[PROMPT]
Switch every "common name" in the data below to "vernacular name", and reproduce all other lines unchanged.

[SOURCE RECORDS]
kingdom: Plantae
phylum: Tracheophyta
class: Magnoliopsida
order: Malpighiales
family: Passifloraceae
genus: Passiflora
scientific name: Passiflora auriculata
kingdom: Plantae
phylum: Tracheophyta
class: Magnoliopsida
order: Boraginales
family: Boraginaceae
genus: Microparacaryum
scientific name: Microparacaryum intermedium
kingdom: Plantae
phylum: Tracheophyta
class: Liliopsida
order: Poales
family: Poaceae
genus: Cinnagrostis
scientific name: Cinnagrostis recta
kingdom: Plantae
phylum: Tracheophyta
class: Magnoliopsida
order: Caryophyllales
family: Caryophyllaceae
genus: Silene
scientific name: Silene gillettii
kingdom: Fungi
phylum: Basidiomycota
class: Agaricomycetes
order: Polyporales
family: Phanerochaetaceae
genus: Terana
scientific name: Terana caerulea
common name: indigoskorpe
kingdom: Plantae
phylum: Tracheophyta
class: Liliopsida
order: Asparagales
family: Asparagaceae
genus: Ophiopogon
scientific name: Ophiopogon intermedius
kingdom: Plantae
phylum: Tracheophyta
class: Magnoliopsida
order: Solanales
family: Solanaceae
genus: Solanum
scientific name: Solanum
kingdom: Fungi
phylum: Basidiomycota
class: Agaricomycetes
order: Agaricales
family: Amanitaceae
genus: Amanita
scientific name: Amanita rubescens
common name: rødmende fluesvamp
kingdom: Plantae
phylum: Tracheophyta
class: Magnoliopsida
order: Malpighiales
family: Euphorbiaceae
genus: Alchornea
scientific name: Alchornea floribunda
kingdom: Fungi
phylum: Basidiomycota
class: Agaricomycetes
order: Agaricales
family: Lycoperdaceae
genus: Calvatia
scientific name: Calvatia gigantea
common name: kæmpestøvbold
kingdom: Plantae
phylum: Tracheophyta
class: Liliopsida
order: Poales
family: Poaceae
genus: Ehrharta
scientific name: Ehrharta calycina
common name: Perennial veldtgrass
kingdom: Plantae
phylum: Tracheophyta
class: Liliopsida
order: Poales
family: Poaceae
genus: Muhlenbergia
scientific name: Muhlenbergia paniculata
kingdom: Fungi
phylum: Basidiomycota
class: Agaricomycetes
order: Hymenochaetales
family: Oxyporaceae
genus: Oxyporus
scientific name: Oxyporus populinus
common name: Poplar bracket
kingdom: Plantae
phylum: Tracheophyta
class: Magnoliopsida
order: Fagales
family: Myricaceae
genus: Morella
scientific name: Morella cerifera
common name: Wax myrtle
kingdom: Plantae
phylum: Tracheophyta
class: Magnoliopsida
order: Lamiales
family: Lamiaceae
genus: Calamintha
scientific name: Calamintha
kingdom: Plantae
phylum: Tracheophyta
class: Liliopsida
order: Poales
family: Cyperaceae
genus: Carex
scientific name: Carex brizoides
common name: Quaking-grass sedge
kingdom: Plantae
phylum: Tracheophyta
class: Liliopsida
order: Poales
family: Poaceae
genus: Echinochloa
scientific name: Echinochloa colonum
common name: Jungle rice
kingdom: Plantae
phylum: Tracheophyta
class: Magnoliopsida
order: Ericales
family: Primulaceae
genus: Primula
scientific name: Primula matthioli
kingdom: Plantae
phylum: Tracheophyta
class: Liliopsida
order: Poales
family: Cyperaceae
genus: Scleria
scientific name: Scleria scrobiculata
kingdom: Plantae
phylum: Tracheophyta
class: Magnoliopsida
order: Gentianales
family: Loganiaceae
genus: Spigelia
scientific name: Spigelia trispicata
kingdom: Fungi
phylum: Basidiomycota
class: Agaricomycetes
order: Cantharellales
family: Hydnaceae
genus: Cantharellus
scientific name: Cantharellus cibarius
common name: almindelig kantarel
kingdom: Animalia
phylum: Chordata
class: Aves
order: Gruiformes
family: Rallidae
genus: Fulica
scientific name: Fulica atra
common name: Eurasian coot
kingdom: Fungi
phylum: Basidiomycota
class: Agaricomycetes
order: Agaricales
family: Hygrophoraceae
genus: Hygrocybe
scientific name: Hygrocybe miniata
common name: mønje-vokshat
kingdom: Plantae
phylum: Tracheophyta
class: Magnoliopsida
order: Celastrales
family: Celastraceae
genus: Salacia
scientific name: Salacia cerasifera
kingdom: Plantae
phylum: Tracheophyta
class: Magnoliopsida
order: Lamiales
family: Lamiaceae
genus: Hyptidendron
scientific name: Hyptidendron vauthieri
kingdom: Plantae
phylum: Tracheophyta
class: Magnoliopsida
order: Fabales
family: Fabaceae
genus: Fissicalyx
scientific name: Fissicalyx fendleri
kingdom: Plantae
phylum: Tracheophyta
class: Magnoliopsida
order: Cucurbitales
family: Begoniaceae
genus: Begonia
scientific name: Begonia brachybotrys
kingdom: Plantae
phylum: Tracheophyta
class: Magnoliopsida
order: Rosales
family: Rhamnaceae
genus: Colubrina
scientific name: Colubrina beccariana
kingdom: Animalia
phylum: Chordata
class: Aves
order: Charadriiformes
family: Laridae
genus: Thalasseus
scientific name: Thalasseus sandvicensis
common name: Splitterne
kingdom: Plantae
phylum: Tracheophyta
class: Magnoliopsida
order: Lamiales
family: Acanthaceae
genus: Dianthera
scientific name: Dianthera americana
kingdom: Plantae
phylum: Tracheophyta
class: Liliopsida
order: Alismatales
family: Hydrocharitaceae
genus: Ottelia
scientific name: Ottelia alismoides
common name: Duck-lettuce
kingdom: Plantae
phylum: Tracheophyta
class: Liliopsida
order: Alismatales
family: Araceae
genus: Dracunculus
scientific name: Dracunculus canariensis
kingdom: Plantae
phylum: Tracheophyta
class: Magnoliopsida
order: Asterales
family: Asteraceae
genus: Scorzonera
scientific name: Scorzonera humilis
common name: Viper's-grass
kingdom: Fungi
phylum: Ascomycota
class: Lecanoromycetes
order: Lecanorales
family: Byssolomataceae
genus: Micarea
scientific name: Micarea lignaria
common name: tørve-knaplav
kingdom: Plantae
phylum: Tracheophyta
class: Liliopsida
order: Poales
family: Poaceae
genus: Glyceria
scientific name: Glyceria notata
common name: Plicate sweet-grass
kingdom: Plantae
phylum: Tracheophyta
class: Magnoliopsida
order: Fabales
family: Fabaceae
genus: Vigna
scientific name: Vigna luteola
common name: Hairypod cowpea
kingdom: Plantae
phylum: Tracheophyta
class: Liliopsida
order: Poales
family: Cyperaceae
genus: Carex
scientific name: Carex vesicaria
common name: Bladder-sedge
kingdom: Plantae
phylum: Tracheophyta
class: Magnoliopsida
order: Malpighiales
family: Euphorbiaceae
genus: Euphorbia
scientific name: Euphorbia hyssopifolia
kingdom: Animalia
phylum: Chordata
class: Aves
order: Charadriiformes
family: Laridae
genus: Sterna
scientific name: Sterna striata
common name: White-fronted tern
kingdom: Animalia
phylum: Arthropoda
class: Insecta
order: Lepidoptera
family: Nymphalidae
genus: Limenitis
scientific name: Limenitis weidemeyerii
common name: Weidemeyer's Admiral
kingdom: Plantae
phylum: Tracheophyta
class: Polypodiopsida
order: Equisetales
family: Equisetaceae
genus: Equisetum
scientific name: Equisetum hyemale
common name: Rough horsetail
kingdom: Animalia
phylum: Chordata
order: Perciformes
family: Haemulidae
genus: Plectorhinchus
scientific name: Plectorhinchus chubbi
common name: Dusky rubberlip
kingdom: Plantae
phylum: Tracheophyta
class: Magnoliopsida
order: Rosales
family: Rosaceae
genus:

[ANSWER TO THIS EXERCISE]
kingdom: Plantae
phylum: Tracheophyta
class: Magnoliopsida
order: Malpighiales
family: Passifloraceae
genus: Passiflora
scientific name: Passiflora auriculata
kingdom: Plantae
phylum: Tracheophyta
class: Magnoliopsida
order: Boraginales
family: Boraginaceae
genus: Microparacaryum
scientific name: Microparacaryum intermedium
kingdom: Plantae
phylum: Tracheophyta
class: Liliopsida
order: Poales
family: Poaceae
genus: Cinnagrostis
scientific name: Cinnagrostis recta
kingdom: Plantae
phylum: Tracheophyta
class: Magnoliopsida
order: Caryophyllales
family: Caryophyllaceae
genus: Silene
scientific name: Silene gillettii
kingdom: Fungi
phylum: Basidiomycota
class: Agaricomycetes
order: Polyporales
family: Phanerochaetaceae
genus: Terana
scientific name: Terana caerulea
vernacular name: indigoskorpe
kingdom: Plantae
phylum: Tracheophyta
class: Liliopsida
order: Asparagales
family: Asparagaceae
genus: Ophiopogon
scientific name: Ophiopogon intermedius
kingdom: Plantae
phylum: Tracheophyta
class: Magnoliopsida
order: Solanales
family: Solanaceae
genus: Solanum
scientific name: Solanum
kingdom: Fungi
phylum: Basidiomycota
class: Agaricomycetes
order: Agaricales
family: Amanitaceae
genus: Amanita
scientific name: Amanita rubescens
vernacular name: rødmende fluesvamp
kingdom: Plantae
phylum: Tracheophyta
class: Magnoliopsida
order: Malpighiales
family: Euphorbiaceae
genus: Alchornea
scientific name: Alchornea floribunda
kingdom: Fungi
phylum: Basidiomycota
class: Agaricomycetes
order: Agaricales
family: Lycoperdaceae
genus: Calvatia
scientific name: Calvatia gigantea
vernacular name: kæmpestøvbold
kingdom: Plantae
phylum: Tracheophyta
class: Liliopsida
order: Poales
family: Poaceae
genus: Ehrharta
scientific name: Ehrharta calycina
vernacular name: Perennial veldtgrass
kingdom: Plantae
phylum: Tracheophyta
class: Liliopsida
order: Poales
family: Poaceae
genus: Muhlenbergia
scientific name: Muhlenbergia paniculata
kingdom: Fungi
phylum: Basidiomycota
class: Agaricomycetes
order: Hymenochaetales
family: Oxyporaceae
genus: Oxyporus
scientific name: Oxyporus populinus
vernacular name: Poplar bracket
kingdom: Plantae
phylum: Tracheophyta
class: Magnoliopsida
order: Fagales
family: Myricaceae
genus: Morella
scientific name: Morella cerifera
vernacular name: Wax myrtle
kingdom: Plantae
phylum: Tracheophyta
class: Magnoliopsida
order: Lamiales
family: Lamiaceae
genus: Calamintha
scientific name: Calamintha
kingdom: Plantae
phylum: Tracheophyta
class: Liliopsida
order: Poales
family: Cyperaceae
genus: Carex
scientific name: Carex brizoides
vernacular name: Quaking-grass sedge
kingdom: Plantae
phylum: Tracheophyta
class: Liliopsida
order: Poales
family: Poaceae
genus: Echinochloa
scientific name: Echinochloa colonum
vernacular name: Jungle rice
kingdom: Plantae
phylum: Tracheophyta
class: Magnoliopsida
order: Ericales
family: Primulaceae
genus: Primula
scientific name: Primula matthioli
kingdom: Plantae
phylum: Tracheophyta
class: Liliopsida
order: Poales
family: Cyperaceae
genus: Scleria
scientific name: Scleria scrobiculata
kingdom: Plantae
phylum: Tracheophyta
class: Magnoliopsida
order: Gentianales
family: Loganiaceae
genus: Spigelia
scientific name: Spigelia trispicata
kingdom: Fungi
phylum: Basidiomycota
class: Agaricomycetes
order: Cantharellales
family: Hydnaceae
genus: Cantharellus
scientific name: Cantharellus cibarius
vernacular name: almindelig kantarel
kingdom: Animalia
phylum: Chordata
class: Aves
order: Gruiformes
family: Rallidae
genus: Fulica
scientific name: Fulica atra
vernacular name: Eurasian coot
kingdom: Fungi
phylum: Basidiomycota
class: Agaricomycetes
order: Agaricales
family: Hygrophoraceae
genus: Hygrocybe
scientific name: Hygrocybe miniata
vernacular name: mønje-vokshat
kingdom: Plantae
phylum: Tracheophyta
class: Magnoliopsida
order: Celastrales
family: Celastraceae
genus: Salacia
scientific name: Salacia cerasifera
kingdom: Plantae
phylum: Tracheophyta
class: Magnoliopsida
order: Lamiales
family: Lamiaceae
genus: Hyptidendron
scientific name: Hyptidendron vauthieri
kingdom: Plantae
phylum: Tracheophyta
class: Magnoliopsida
order: Fabales
family: Fabaceae
genus: Fissicalyx
scientific name: Fissicalyx fendleri
kingdom: Plantae
phylum: Tracheophyta
class: Magnoliopsida
order: Cucurbitales
family: Begoniaceae
genus: Begonia
scientific name: Begonia brachybotrys
kingdom: Plantae
phylum: Tracheophyta
class: Magnoliopsida
order: Rosales
family: Rhamnaceae
genus: Colubrina
scientific name: Colubrina beccariana
kingdom: Animalia
phylum: Chordata
class: Aves
order: Charadriiformes
family: Laridae
genus: Thalasseus
scientific name: Thalasseus sandvicensis
vernacular name: Splitterne
kingdom: Plantae
phylum: Tracheophyta
class: Magnoliopsida
order: Lamiales
family: Acanthaceae
genus: Dianthera
scientific name: Dianthera americana
kingdom: Plantae
phylum: Tracheophyta
class: Liliopsida
order: Alismatales
family: Hydrocharitaceae
genus: Ottelia
scientific name: Ottelia alismoides
vernacular name: Duck-lettuce
kingdom: Plantae
phylum: Tracheophyta
class: Liliopsida
order: Alismatales
family: Araceae
genus: Dracunculus
scientific name: Dracunculus canariensis
kingdom: Plantae
phylum: Tracheophyta
class: Magnoliopsida
order: Asterales
family: Asteraceae
genus: Scorzonera
scientific name: Scorzonera humilis
vernacular name: Viper's-grass
kingdom: Fungi
phylum: Ascomycota
class: Lecanoromycetes
order: Lecanorales
family: Byssolomataceae
genus: Micarea
scientific name: Micarea lignaria
vernacular name: tørve-knaplav
kingdom: Plantae
phylum: Tracheophyta
class: Liliopsida
order: Poales
family: Poaceae
genus: Glyceria
scientific name: Glyceria notata
vernacular name: Plicate sweet-grass
kingdom: Plantae
phylum: Tracheophyta
class: Magnoliopsida
order: Fabales
family: Fabaceae
genus: Vigna
scientific name: Vigna luteola
vernacular name: Hairypod cowpea
kingdom: Plantae
phylum: Tracheophyta
class: Liliopsida
order: Poales
family: Cyperaceae
genus: Carex
scientific name: Carex vesicaria
vernacular name: Bladder-sedge
kingdom: Plantae
phylum: Tracheophyta
class: Magnoliopsida
order: Malpighiales
family: Euphorbiaceae
genus: Euphorbia
scientific name: Euphorbia hyssopifolia
kingdom: Animalia
phylum: Chordata
class: Aves
order: Charadriiformes
family: Laridae
genus: Sterna
scientific name: Sterna striata
vernacular name: White-fronted tern
kingdom: Animalia
phylum: Arthropoda
class: Insecta
order: Lepidoptera
family: Nymphalidae
genus: Limenitis
scientific name: Limenitis weidemeyerii
vernacular name: Weidemeyer's Admiral
kingdom: Plantae
phylum: Tracheophyta
class: Polypodiopsida
order: Equisetales
family: Equisetaceae
genus: Equisetum
scientific name: Equisetum hyemale
vernacular name: Rough horsetail
kingdom: Animalia
phylum: Chordata
order: Perciformes
family: Haemulidae
genus: Plectorhinchus
scientific name: Plectorhinchus chubbi
vernacular name: Dusky rubberlip
kingdom: Plantae
phylum: Tracheophyta
class: Magnoliopsida
order: Rosales
family: Rosaceae
genus:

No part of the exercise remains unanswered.